Bandhan IPO may force delay on promoter’s stake

RBI timeline for 40% promoter stake clashes with SEBI rule

March 08, 2018 09:36 pm | Updated 10:55 pm IST - Mumbai

Representational image. File

Representational image. File

Kolkata-based Bandhan Bank is faced with a Catch-22 situation as it comes out with an initial public offer next week.
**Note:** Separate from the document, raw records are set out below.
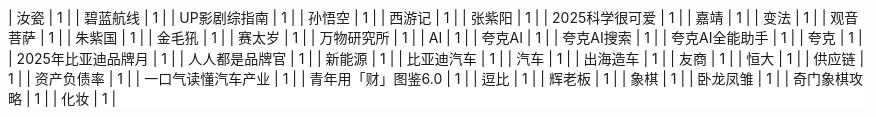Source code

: | 汝瓷 | 1 |
| 碧蓝航线 | 1 |
| UP影剧综指南 | 1 |
| 孙悟空 | 1 |
| 西游记 | 1 |
| 张紫阳 | 1 |
| 2025科学很可爱 | 1 |
| 嘉靖 | 1 |
| 变法 | 1 |
| 观音菩萨 | 1 |
| 朱紫国 | 1 |
| 金毛犼 | 1 |
| 赛太岁 | 1 |
| 万物研究所 | 1 |
| AI | 1 |
| 夸克AI | 1 |
| 夸克AI搜索 | 1 |
| 夸克AI全能助手 | 1 |
| 夸克 | 1 |
| 2025年比亚迪品牌月 | 1 |
| 人人都是品牌官 | 1 |
| 新能源 | 1 |
| 比亚迪汽车 | 1 |
| 汽车 | 1 |
| 出海造车 | 1 |
| 友商 | 1 |
| 恒大 | 1 |
| 供应链 | 1 |
| 资产负债率 | 1 |
| 一口气读懂汽车产业 | 1 |
| 青年用「财」图鉴6.0 | 1 |
| 逗比 | 1 |
| 辉老板 | 1 |
| 象棋 | 1 |
| 卧龙凤雏 | 1 |
| 奇门象棋攻略 | 1 |
| 化妆 | 1 |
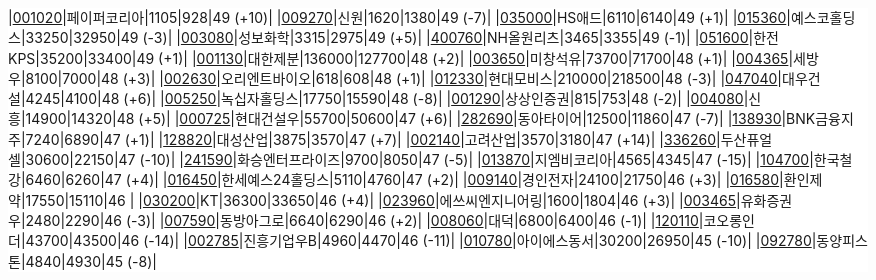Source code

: |[001020](https://finance.daum.net/quotes/A001020)|페이퍼코리아|1105|928|49 (+10)|
|[009270](https://finance.daum.net/quotes/A009270)|신원|1620|1380|49 (-7)|
|[035000](https://finance.daum.net/quotes/A035000)|HS애드|6110|6140|49 (+1)|
|[015360](https://finance.daum.net/quotes/A015360)|예스코홀딩스|33250|32950|49 (-3)|
|[003080](https://finance.daum.net/quotes/A003080)|성보화학|3315|2975|49 (+5)|
|[400760](https://finance.daum.net/quotes/A400760)|NH올원리츠|3465|3355|49 (-1)|
|[051600](https://finance.daum.net/quotes/A051600)|한전KPS|35200|33400|49 (+1)|
|[001130](https://finance.daum.net/quotes/A001130)|대한제분|136000|127700|48 (+2)|
|[003650](https://finance.daum.net/quotes/A003650)|미창석유|73700|71700|48 (+1)|
|[004365](https://finance.daum.net/quotes/A004365)|세방우|8100|7000|48 (+3)|
|[002630](https://finance.daum.net/quotes/A002630)|오리엔트바이오|618|608|48 (+1)|
|[012330](https://finance.daum.net/quotes/A012330)|현대모비스|210000|218500|48 (-3)|
|[047040](https://finance.daum.net/quotes/A047040)|대우건설|4245|4100|48 (+6)|
|[005250](https://finance.daum.net/quotes/A005250)|녹십자홀딩스|17750|15590|48 (-8)|
|[001290](https://finance.daum.net/quotes/A001290)|상상인증권|815|753|48 (-2)|
|[004080](https://finance.daum.net/quotes/A004080)|신흥|14900|14320|48 (+5)|
|[000725](https://finance.daum.net/quotes/A000725)|현대건설우|55700|50600|47 (+6)|
|[282690](https://finance.daum.net/quotes/A282690)|동아타이어|12500|11860|47 (-7)|
|[138930](https://finance.daum.net/quotes/A138930)|BNK금융지주|7240|6890|47 (+1)|
|[128820](https://finance.daum.net/quotes/A128820)|대성산업|3875|3570|47 (+7)|
|[002140](https://finance.daum.net/quotes/A002140)|고려산업|3570|3180|47 (+14)|
|[336260](https://finance.daum.net/quotes/A336260)|두산퓨얼셀|30600|22150|47 (-10)|
|[241590](https://finance.daum.net/quotes/A241590)|화승엔터프라이즈|9700|8050|47 (-5)|
|[013870](https://finance.daum.net/quotes/A013870)|지엠비코리아|4565|4345|47 (-15)|
|[104700](https://finance.daum.net/quotes/A104700)|한국철강|6460|6260|47 (+4)|
|[016450](https://finance.daum.net/quotes/A016450)|한세예스24홀딩스|5110|4760|47 (+2)|
|[009140](https://finance.daum.net/quotes/A009140)|경인전자|24100|21750|46 (+3)|
|[016580](https://finance.daum.net/quotes/A016580)|환인제약|17550|15110|46 |
|[030200](https://finance.daum.net/quotes/A030200)|KT|36300|33650|46 (+4)|
|[023960](https://finance.daum.net/quotes/A023960)|에쓰씨엔지니어링|1600|1804|46 (+3)|
|[003465](https://finance.daum.net/quotes/A003465)|유화증권우|2480|2290|46 (-3)|
|[007590](https://finance.daum.net/quotes/A007590)|동방아그로|6640|6290|46 (+2)|
|[008060](https://finance.daum.net/quotes/A008060)|대덕|6800|6400|46 (-1)|
|[120110](https://finance.daum.net/quotes/A120110)|코오롱인더|43700|43500|46 (-14)|
|[002785](https://finance.daum.net/quotes/A002785)|진흥기업우B|4960|4470|46 (-11)|
|[010780](https://finance.daum.net/quotes/A010780)|아이에스동서|30200|26950|45 (-10)|
|[092780](https://finance.daum.net/quotes/A092780)|동양피스톤|4840|4930|45 (-8)|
It may end up not complying with one of the two mandates of Reserve Bank of India: one, which mandates public listing within three years of starting operations and the other, which mandates reduction of promoter stake to 40%, again within three years of commencing operations.

One-year lock in

However, the Securities and Exchange Board of India (SEBI) mandates a one-year lock-in period for promoters after an IPO. So, promoters cannot sell shares within the first year of listing. There is a three layered structure for the entity — Bandhan Financial Services, which holds 100% stake in Bandhan Financial Holdings, the promoter of Bandhan Bank and holds 89% stake in the bank. Post IPO, promoters’ stake in Bandhan Bank will decline to 82%.

Bandhan Bank started operations in August 2015 so it would have to list on the exchanges by August this year. The lender is likely to approach the regulator for more time to bring down promoter stake to 40%.

“To bring down this large shareholding..., will take time,” said Sunil Samdani, CFO, Bandhan Bank. “If you see the real promoters as defined in the DRHP, they own only 40.7% in the ultimate holding company.” Bandhan has set a price band of ₹370-₹375 for the IPO opening on March 15. At the top end of the band, the lender could raise ₹4,400 crore.

Kotak Mahindra Capital Company Ltd., Axis Capital Ltd., Goldman Sachs (India) Securities Pvt. Ltd., JM Financial Institutional Securities and J.P. Morgan India Private Ltd. are the book-running lead managers to the issue.

Bandhan is the only micro finance institution to transform itself into a universal bank after receiving a banking licence.